C’est une belle famille, de celle que
j’aurais aimé croiser, chez elle, dans d’autres circonstances. C’est la famille
de Ramez, 25 ans, qui a été grièvement blessé par un bombardement en 2012. À
son arrivée au Liban il est encore immobilisé. Ses parents s’adressent à
arcenciel et l’association commence par leur délivrer
un matelas à eau pour
empêcher la formation des escarres et dès qu’il parvient à s’asseoir, un
fauteuil roulant. Handicap International lui a assuré des séances de physiothérapie
à domicile et à présent il commence un nouveau traitement de kiné dans le
centre arcenciel de Tanaïl.
C’est à cette étape de sa rééducation
que nous le rencontrons et que nous rencontrons les siens. Ils nous racontent
cette funeste journée du 8 août 2012 à Zabadani, d’où ils sont originaires.
Journée au goût d’enfer au cours de laquelle leur maison s’effondre lors d’un
bombardement tuant net un voisin et un de leurs fils. Un autre, également
touché, est emporté vers l’hôpital de la ville où il meurt et sa disparition s’accompagne
de rumeurs de liquidation. Dans un autre hôpital git Ramez, des médecins
veulent lui amputer un pied, ses proches refusent. Il est alors porté sur une
civière par ses amis et autres frères sur les routes de montagne qui séparent
le Liban de la Syrie pour être conduit dans un hôpital de Baalbek où il est pris
en charge par la Croix Rouge et reçoit les premiers soins. Depuis, la famille
est installée dans la maison de l’exil, dans le village de Deir Zeinoun. Ramez subit
plus de 7 opérations et son corps n’est qu’un palimpseste de la violence, comme
si la guerre devait s’insérer dans chaque millimètre de sa peau comme un
tatouage, indélébile, de l’histoire de son pays.

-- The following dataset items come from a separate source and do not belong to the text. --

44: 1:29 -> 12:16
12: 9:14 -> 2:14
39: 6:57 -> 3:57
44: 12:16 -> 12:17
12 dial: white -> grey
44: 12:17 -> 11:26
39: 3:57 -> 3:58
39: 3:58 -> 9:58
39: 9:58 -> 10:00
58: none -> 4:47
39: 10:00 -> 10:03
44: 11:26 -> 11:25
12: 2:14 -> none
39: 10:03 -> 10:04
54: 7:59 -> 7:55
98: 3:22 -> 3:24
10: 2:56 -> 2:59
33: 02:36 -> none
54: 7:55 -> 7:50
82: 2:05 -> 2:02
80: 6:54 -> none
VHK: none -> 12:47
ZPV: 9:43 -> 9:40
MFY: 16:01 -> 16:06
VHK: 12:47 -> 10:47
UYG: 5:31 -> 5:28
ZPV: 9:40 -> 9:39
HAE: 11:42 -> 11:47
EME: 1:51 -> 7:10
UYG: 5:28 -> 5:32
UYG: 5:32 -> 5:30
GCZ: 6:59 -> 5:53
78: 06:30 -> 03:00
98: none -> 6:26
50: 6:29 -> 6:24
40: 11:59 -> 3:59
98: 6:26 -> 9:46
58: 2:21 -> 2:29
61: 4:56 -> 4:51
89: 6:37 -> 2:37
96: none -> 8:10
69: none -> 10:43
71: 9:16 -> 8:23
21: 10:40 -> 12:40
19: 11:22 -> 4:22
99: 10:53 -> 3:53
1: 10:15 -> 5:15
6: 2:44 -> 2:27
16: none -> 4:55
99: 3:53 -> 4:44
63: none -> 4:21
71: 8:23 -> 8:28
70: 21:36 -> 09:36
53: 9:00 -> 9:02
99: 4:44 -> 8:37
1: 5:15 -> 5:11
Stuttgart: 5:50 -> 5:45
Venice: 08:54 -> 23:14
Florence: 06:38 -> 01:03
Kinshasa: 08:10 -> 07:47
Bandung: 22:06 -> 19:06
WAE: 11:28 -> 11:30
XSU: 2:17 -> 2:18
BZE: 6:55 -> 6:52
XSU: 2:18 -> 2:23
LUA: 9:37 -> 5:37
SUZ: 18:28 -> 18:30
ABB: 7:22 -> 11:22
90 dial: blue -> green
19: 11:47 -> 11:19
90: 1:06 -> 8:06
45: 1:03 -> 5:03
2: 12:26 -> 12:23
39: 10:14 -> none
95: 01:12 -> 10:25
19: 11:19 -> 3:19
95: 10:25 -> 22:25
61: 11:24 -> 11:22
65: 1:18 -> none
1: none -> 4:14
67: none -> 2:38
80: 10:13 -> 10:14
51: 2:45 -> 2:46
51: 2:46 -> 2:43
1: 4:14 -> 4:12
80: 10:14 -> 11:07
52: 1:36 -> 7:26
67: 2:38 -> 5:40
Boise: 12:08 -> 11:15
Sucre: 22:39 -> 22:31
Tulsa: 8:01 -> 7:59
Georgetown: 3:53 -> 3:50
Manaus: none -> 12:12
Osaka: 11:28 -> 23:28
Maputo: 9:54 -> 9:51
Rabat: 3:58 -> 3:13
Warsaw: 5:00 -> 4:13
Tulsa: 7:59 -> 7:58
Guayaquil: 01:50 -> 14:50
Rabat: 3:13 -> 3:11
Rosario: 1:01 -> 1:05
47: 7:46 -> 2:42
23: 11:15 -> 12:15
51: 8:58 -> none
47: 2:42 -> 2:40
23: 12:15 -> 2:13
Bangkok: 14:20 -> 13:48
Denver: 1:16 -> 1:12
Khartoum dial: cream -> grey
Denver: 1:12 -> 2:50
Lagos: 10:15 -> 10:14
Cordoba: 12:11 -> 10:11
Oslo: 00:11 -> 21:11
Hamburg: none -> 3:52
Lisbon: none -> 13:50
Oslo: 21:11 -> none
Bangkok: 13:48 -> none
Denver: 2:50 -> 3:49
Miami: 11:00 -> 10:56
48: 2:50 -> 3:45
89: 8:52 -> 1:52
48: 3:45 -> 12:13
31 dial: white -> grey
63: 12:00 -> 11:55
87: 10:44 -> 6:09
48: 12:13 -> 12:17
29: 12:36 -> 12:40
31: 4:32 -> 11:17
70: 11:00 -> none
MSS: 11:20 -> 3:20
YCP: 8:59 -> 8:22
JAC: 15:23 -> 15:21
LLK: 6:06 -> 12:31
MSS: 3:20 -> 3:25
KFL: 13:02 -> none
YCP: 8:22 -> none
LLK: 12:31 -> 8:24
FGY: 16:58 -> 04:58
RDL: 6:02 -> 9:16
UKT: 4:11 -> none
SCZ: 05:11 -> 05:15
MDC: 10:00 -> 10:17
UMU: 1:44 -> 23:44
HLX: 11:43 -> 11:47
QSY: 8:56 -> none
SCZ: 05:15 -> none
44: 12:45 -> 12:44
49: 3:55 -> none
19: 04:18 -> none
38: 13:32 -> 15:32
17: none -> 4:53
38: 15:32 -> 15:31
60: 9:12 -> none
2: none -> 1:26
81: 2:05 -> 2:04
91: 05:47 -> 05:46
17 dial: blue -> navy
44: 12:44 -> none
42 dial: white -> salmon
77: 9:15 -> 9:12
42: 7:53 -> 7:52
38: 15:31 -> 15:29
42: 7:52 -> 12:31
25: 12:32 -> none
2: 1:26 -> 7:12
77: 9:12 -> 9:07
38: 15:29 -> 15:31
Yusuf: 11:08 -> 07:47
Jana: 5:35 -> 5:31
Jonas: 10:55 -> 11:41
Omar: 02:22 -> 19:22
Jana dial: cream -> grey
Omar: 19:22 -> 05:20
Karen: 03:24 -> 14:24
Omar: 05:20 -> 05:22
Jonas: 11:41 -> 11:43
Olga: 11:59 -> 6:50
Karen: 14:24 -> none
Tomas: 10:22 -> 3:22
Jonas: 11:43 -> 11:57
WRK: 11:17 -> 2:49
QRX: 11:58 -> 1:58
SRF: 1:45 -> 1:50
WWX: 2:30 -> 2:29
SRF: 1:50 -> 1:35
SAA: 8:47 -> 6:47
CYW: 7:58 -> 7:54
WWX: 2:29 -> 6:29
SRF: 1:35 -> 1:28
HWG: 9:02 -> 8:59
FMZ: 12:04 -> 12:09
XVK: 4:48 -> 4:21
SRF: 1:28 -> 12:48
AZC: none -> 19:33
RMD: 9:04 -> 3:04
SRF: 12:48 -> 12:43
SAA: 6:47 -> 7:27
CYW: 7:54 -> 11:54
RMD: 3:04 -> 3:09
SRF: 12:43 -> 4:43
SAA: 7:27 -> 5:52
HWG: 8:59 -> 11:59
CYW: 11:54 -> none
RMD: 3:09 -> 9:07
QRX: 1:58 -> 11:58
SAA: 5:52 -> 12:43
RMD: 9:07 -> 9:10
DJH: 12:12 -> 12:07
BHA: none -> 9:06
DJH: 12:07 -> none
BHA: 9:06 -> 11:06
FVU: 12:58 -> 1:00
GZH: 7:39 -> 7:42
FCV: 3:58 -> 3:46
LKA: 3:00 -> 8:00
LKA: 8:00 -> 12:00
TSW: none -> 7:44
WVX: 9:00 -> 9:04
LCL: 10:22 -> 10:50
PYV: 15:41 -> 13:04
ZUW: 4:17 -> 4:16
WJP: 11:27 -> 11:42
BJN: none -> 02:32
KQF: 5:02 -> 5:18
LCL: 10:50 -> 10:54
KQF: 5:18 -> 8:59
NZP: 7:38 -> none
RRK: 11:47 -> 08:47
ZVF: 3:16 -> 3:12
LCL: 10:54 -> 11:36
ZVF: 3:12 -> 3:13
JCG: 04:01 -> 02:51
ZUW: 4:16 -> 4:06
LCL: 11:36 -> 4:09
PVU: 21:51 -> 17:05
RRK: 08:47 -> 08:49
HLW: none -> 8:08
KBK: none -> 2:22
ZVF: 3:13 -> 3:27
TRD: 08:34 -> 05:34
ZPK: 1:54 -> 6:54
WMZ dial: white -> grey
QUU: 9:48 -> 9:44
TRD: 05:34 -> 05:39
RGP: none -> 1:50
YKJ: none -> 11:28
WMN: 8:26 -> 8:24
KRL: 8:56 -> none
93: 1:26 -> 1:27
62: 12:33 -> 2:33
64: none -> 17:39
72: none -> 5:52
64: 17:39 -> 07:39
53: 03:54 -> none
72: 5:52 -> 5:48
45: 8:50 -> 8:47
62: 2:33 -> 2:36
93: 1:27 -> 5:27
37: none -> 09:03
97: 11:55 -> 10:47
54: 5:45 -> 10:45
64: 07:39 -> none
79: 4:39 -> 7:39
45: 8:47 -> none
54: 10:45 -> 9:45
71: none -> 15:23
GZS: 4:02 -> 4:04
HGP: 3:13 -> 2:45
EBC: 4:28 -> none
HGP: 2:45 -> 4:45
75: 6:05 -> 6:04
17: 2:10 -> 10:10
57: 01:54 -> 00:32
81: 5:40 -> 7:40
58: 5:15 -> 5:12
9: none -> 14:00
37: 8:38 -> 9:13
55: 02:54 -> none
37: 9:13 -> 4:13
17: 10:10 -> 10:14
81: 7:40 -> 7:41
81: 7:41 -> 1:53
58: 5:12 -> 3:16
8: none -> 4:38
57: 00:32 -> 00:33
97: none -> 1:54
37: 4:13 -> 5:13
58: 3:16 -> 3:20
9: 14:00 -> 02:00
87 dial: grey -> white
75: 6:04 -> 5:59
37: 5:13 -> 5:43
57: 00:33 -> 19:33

Si les signes de la violence sont les plus visibles
sur le corps du jeune homme entièrement quadrillé, noué, par les éclats d’obus,
les visages de la famille sont ravagés, marqués comme s’ils avaient tous été aussi
physiquement blessés. Le vieux père, la mère, le frère surtout, mais aussi les
jeunes femmes, dont la jeune veuve du frère, portent les stigmates de la
violence subie. Jusqu’aux enfants, deux enfants, étrangement silencieux que
nous n’avons pas entendu proférer une parole ou bouger. Ils sont comme des êtres
évanescents qui se font transparents, discrets, graves, face à la tragédie des
leurs qui efface les rires de ceux de leur âge. Ils ont compris qu’il est des
jours où il devient honteux d’oser être joyeux. La plaie est encore trop vive.
Pourtant, ils se racontent posément. La
famille respire le calme et on viendrait à penser qu’elle dégage de la
sérénité. Je m’enhardis à poser une question sur le ressentiment devant tant de
souffrances. Ils sont presque étonnés par ma question et semblent la trouver
saugrenue et c’est à l’unanimité qu’ils me répondent qu’ils n’ont pas de place
pour un tel sentiment, mais qu’ils portent tous un incommensurable espoir, espoir
de retour chez soi, espoir que Ramez retrouve son autonomie puisqu’il ne peut
utiliser ses mains et qu’il est, depuis, dépendant de sa mère. Et ce n’est pas
du travail supplémentaire dont penserait se plaindre cette dernière, mais de ce
que les soins qu’elle prodiguent à son si grand gaillard vont à l’encontre des
notions d’intimité et de réserve que se doivent deux êtres unis par les liens
qui sont les leurs. Ceux-là ne réclament ni à boire, ni à manger, ils veulent
pouvoir croire qu’un des derniers fils qui leur reste n’est pas condamné à vie à
la souffrance dans son corps comme dans son âme. Réfugiés et démunis, ils n’ont
désormais que leur foi pour croire qu’ils pourront lui assurer les interventions
chirurgicales dont il a encore besoin.
C’est l’histoire particulière d’une
famille syrienne et pourtant c’est l’histoire que bien d’autres familles
pourraient conter parce qu’il est des moments dans l’histoire des hommes où la tragédie
n’est plus qu’une face du quotidien.